■ **TASK INPUTS**:
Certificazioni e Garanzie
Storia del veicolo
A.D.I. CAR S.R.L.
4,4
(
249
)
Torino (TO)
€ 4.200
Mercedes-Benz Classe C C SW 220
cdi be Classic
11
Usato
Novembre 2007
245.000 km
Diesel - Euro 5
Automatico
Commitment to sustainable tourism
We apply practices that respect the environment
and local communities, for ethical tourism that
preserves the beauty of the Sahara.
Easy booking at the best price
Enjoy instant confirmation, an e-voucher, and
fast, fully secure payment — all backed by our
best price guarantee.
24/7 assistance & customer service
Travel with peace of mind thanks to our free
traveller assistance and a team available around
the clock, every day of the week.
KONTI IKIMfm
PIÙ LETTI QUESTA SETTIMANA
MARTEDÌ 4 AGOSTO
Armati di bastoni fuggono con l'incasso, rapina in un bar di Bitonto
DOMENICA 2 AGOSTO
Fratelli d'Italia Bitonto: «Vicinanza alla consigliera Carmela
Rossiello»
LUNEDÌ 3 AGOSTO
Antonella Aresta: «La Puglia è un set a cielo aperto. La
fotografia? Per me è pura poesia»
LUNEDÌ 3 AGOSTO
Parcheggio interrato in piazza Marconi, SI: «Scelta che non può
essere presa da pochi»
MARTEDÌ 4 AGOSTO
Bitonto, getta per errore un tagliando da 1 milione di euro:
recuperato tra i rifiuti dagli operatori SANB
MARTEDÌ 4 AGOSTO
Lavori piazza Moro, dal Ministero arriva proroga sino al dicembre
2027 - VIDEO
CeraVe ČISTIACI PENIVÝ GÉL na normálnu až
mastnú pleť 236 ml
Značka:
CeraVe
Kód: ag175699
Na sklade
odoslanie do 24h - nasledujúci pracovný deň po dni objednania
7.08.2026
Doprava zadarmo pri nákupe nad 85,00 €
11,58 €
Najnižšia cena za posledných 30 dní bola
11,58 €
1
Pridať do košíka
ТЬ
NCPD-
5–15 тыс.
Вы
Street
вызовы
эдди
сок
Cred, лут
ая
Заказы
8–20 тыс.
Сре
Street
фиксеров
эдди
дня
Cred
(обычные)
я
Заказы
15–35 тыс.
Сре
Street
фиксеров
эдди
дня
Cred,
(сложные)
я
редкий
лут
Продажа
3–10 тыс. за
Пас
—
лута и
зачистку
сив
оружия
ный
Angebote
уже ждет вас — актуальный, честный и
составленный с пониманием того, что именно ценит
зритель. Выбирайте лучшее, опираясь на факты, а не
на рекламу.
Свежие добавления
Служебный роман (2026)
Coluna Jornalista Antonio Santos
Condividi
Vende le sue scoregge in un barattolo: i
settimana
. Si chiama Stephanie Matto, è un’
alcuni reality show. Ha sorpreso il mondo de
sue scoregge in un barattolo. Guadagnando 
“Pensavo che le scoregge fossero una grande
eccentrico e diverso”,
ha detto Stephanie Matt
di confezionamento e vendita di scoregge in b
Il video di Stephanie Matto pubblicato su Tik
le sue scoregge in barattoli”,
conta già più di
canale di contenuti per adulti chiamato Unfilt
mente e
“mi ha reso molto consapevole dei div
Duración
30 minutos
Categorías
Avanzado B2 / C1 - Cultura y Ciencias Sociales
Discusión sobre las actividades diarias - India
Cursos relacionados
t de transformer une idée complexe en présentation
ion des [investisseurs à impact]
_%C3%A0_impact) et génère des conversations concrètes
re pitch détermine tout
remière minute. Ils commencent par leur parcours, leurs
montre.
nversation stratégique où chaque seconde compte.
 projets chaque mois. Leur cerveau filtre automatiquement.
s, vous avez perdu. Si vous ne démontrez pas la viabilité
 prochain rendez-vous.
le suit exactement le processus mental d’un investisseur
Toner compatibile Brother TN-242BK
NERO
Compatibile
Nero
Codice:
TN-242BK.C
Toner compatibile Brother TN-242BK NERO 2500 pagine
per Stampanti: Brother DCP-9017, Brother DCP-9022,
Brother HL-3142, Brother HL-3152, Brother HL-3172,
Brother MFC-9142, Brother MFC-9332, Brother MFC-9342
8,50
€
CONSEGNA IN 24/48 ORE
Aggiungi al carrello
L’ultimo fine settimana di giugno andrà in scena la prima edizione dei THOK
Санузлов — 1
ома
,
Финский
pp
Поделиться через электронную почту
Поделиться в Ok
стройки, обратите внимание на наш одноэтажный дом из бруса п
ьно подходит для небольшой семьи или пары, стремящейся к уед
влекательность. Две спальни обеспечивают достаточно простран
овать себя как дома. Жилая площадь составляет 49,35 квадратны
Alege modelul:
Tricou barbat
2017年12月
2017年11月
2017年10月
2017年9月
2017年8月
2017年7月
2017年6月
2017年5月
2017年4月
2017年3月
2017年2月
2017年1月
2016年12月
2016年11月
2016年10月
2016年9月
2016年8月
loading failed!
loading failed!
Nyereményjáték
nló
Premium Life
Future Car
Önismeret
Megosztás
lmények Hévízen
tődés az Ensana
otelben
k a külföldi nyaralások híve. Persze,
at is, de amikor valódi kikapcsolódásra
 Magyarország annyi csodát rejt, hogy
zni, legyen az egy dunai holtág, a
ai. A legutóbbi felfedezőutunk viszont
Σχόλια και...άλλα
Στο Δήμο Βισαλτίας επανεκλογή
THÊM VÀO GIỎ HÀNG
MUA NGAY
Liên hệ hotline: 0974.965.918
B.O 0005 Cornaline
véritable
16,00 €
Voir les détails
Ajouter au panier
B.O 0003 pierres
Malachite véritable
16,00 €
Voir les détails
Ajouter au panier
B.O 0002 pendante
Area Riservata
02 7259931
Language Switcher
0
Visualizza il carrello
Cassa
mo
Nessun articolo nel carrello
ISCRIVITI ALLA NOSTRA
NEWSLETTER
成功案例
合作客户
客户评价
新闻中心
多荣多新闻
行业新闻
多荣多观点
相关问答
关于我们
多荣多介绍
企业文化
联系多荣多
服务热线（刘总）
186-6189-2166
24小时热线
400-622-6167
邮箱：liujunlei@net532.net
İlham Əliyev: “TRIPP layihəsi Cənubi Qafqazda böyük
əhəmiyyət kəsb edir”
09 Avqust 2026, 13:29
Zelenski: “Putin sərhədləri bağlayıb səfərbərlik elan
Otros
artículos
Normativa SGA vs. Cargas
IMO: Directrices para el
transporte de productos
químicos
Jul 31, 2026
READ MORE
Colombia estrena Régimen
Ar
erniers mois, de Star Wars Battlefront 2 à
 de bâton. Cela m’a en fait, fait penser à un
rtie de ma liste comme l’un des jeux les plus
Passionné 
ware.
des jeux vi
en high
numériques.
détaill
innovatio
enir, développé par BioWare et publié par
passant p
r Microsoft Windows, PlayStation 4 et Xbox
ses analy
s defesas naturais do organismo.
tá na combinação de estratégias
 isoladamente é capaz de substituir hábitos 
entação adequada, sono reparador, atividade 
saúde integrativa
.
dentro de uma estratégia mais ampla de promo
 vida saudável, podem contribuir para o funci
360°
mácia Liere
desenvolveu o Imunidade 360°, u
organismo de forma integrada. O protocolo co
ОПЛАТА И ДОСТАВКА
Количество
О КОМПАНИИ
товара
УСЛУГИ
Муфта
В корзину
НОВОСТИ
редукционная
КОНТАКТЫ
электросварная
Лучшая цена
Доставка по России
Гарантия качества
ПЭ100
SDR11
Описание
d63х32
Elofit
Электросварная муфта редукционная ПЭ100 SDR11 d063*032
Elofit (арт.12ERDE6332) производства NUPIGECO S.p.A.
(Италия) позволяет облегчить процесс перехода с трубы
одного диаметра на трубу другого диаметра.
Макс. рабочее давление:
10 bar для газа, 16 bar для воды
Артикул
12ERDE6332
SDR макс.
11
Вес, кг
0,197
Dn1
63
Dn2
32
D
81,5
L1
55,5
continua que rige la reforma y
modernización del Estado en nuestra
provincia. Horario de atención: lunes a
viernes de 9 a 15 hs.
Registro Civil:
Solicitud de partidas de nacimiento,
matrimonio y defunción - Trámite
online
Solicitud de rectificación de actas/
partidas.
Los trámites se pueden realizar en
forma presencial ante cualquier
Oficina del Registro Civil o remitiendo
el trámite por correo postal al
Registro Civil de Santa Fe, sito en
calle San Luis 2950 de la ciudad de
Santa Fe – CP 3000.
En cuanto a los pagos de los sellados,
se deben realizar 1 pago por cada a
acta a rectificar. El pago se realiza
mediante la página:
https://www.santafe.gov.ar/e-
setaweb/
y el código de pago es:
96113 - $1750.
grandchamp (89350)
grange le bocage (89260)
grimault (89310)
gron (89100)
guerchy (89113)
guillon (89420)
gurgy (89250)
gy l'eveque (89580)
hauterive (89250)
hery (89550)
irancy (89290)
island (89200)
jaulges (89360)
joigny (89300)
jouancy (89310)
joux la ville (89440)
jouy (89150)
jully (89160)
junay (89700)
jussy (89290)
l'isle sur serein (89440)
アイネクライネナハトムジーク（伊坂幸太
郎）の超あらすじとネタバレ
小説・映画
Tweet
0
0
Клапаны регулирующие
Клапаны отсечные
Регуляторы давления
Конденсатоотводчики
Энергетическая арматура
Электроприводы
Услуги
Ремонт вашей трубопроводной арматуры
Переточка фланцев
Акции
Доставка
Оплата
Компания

■ **WHAT IS EXPECTED**: Transcribe the material word for word, from its first line up to and including the line containing "preserves the beauty of the Sahara.".

■ **EXERCISE ANSWER**:
Certificazioni e Garanzie
Storia del veicolo
A.D.I. CAR S.R.L.
4,4
(
249
)
Torino (TO)
€ 4.200
Mercedes-Benz Classe C C SW 220
cdi be Classic
11
Usato
Novembre 2007
245.000 km
Diesel - Euro 5
Automatico
Commitment to sustainable tourism
We apply practices that respect the environment
and local communities, for ethical tourism that
preserves the beauty of the Sahara.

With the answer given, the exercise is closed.